Wednesday, September 16, 2020

consumer disillusionment with D isn't evidence that deception injured P

3B Medical, Inc. v. SoClean, Inc., No. 19 Civ. 3545 (KPF), 2020 WL 5440440 (S.D.N.Y. Sept. 8, 2020)

3B makes devices that automatically sanitize continuous positive airway pressure (“CPAP”) machines using UV-C light. It sued SoClean, which makes similar devices but use ozone as a sanitizing agent, for violating the Lanahm Act, but failed to sufficiently plead injury. SoClean has 90% of the market for CPAP machine cleaners, while 3B holds only 5%; the other 3 competitors also use ozone. The devices are sold as an alternative to handwashing CPAP equipment.

The complaint alleges that ozone is a toxic gas that can have a variety of serious health consequences to humans when inhaled, and that defendant’s devices produce ozone at concentrations well above the limits allowed by the FDA. Defendant’s marketing materials allegedly obscure SoClean’s use of ozone as a sanitizing agent and mislead consumers about the health risks:

• statements that its devices use “activated oxygen,” instead of ozone;

• statements that its devices do not use “chemicals” or “harsh chemicals”;

• the terms “safe” and “healthy”;

• statements that its devices use the same sanitizing process as that used in hospitals;

• statements that the charcoal filter cartridges that accompany its devices are able to convert “activated oxygen” into “regular oxygen”; and

• statements that its devices are closed-loop systems, out of which no “activated oxygen” escapes.

Consumers have allegedly reported adverse experiences with SoClean’s devices due to the devices’ use of ozone, and chose 3B’s product specifically because it does not use ozone. 3B alleged that more consumers would learn of, and purchase, its products if not for SoClean’s false advertising.

Under Lexmark, “a plaintiff in a false-advertising case must demonstrate injury by way of lost sales or damage to business reputation.” Injury can be presumed from false comparative statements. But where the allegedly misleading advertisement “tout[s] the benefits of the products advertised but ma[kes] no direct reference to any competitor’s products[,] ... some indication of actual injury and causation” is necessary “to ensure that a plaintiff’s injury [is] not speculative.” This is because “injury in such cases accrues equally to all competitors; none is more likely to suffer from the offending broadcasts than any other.”

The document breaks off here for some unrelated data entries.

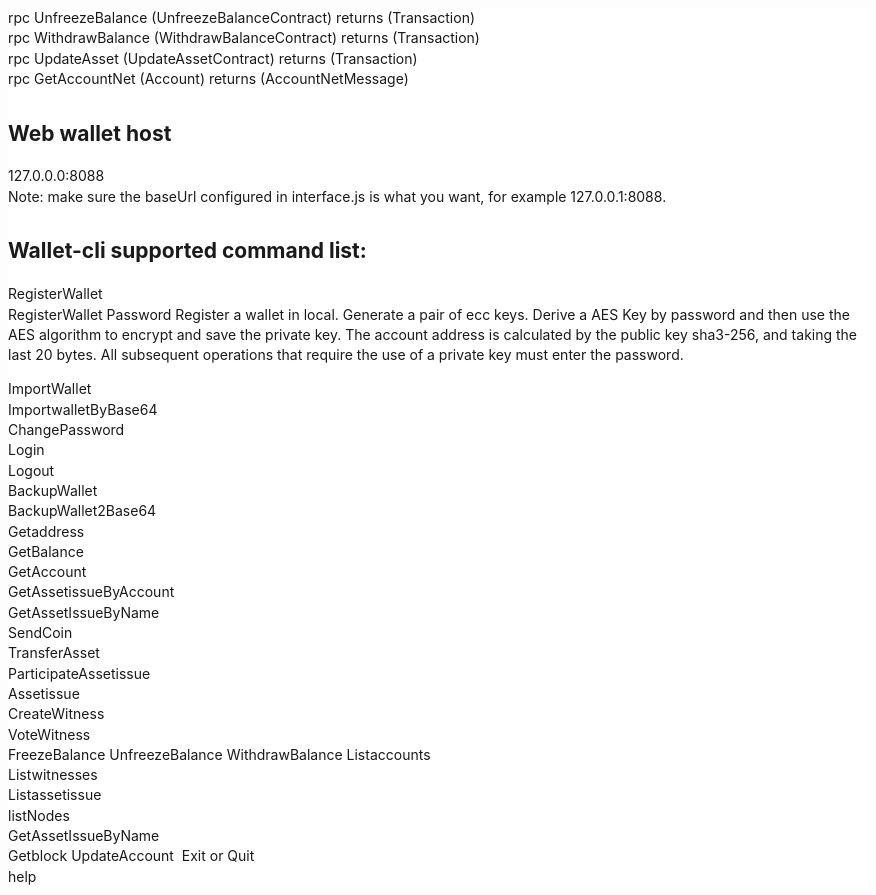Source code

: rpc UnfreezeBalance (UnfreezeBalanceContract) returns (Transaction)       
rpc WithdrawBalance (WithdrawBalanceContract) returns (Transaction)       
rpc UpdateAsset (UpdateAssetContract) returns (Transaction)       
rpc GetAccountNet (Account) returns (AccountNetMessage) 
 
Web wallet host
----------------------------------
127.0.0.0:8088                     
Note: make sure the baseUrl configured in interface.js is what you want, for example 127.0.0.1:8088.


Wallet-cli supported command list:
----------------------------------

RegisterWallet  
RegisterWallet Password
Register a wallet in local.
Generate a pair of ecc keys.
Derive a AES Key by password and then use the AES algorithm to encrypt and save the private key.
The account address is calculated by the public key sha3-256, and taking the last 20 bytes.
All subsequent operations that require the use of a private key must enter the password.

ImportWallet  
ImportwalletByBase64  
ChangePassword  
Login  
Logout  
BackupWallet  
BackupWallet2Base64  
Getaddress  
GetBalance  
GetAccount  
GetAssetissueByAccount                          
GetAssetIssueByName                       
SendCoin  
TransferAsset  
ParticipateAssetissue  
Assetissue  
CreateWitness  
VoteWitness  
FreezeBalance
UnfreezeBalance
WithdrawBalance
Listaccounts  
Listwitnesses  
Listassetissue    
listNodes               
GetAssetIssueByName   
Getblock
UpdateAccount  
Exit or Quit  
help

Although a plaintiff doesn’t need to name specific lost customers, “some indication of actual injury” is needed to survive a motion to dismiss. The allegations of injury here were merely conclusory and speculative. The only specific statements from customers recommended the 3B product because it doesn’t use ozone, which doesn’t show injury to 3B. E.g., “I owned a So Clean cleaner and because of the ozone I developed a rash around my nose and chin that would itch. I contacted So Clean and they told me to use wipes and I did but the problem persisted. I also read that the ozone itself was very bad for respiratory conditions such as COPD of which I have. Do the research. I would no[t] recommend the So Clean device for these reasons. I decided to try [3B’s] Lumin. No Ozone.”  [Compare the hypothetical: “I bought the SoClean product because they promised me it was safe and sealed so that no ozone would reach me. I’m so bummed!”]  “At most, the statements could be said to support § 1125(a)’s causation requirement, but that requirement is distinct from the need to show actual injury.”

What about a presumption of injury from the fact that 3B was the only non-ozone product in the market? That wasn’t enough without implicit reference to 3B’s products, and the market wasn’t a two-player market, including other ozone users and handwashers. The Second Circuit has suggested, without deciding, that the presumption might be applicable where the parties “are direct competitors in a sparsely populated market,” but the court wasn’t going to extend that here, where SoClean was the original market creator, and thus wasn’t inherently diverting consumers from the plaintiff’s preestablished market, and where there were alternatives. Given the other market players, there was no reason to presume that the alleged misrepresentations were “targeted at diverting consumers away from the Lumin or its associated devices. Indeed, to allow the presumption in this context would incentivize any upstart competitor in a market to claim, without proof, that a dominant player’s long-time marketing statements are causing injury.”

NY state claims failed for the same reason.